Thinking these thoughts, he had reached the jewelry shop of the honorable Chakti-Vari (a bronze snake on its door informed potential thieves that the place was being guarded by king cobras, as was the Vendotenian custom; any doubters were welcome to check), crossed the street, checked for surveillance again and opened the little door in the eight-foot limestone wall with his own key. Alviss’ two-storey house was deep inside the garden, at the end of a sand path. The dashes of silver liberally applied by the Moon to the oleanders’ waxy leaves made the shadows under the bushes even darker, and the cicadas were singing a deafening chorus … whereas those who were waiting for the baron in the moonlit garden could easily hide on a freshly mowed lawn in the middle of the day and walk noiselessly across a creaky wooden floor covered with dry leaves. Not surprisingly, the blow to the back of the head (a large sock filled with sand – cheap and effective) took him unawares.
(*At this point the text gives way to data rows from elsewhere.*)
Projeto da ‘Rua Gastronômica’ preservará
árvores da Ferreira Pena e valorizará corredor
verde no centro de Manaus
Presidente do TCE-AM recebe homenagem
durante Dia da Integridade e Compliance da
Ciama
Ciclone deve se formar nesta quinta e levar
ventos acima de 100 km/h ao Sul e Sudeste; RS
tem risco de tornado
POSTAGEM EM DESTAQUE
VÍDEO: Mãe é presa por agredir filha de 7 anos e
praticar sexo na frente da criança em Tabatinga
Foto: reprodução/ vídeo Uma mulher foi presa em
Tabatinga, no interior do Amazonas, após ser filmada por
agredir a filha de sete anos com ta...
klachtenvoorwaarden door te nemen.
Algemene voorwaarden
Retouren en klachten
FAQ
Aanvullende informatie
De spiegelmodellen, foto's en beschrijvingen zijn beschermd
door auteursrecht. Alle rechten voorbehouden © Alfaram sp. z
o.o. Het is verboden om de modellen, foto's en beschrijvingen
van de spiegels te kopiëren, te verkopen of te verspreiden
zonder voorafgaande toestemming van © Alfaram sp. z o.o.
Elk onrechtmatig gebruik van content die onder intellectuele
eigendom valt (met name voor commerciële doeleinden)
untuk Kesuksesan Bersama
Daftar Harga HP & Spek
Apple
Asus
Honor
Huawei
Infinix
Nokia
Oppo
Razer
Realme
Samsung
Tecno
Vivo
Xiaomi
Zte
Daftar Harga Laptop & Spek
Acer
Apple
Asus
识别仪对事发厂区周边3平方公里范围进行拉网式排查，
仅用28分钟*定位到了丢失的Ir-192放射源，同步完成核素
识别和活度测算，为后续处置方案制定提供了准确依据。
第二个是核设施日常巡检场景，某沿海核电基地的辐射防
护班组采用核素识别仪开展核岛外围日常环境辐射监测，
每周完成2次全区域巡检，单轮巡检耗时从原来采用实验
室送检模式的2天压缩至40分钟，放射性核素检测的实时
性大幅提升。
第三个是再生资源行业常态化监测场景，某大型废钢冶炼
Plunged into a personal darkness, Tangorn did not see several black-robed figures gathering over him; nor did he see another set of figures, their robes of a slightly different cut, coalesce out of the night around them. He did not see what happened next, either – not that he would have made much sense of it: a
nin’yokve
fight is not something a dilettante can follow. It most resembles the chaotic dance of a pile of dry leaves blown up by a sudden gust of wind; the battle rages in complete, totally unnatural silence, broken only by the sound of connecting blows.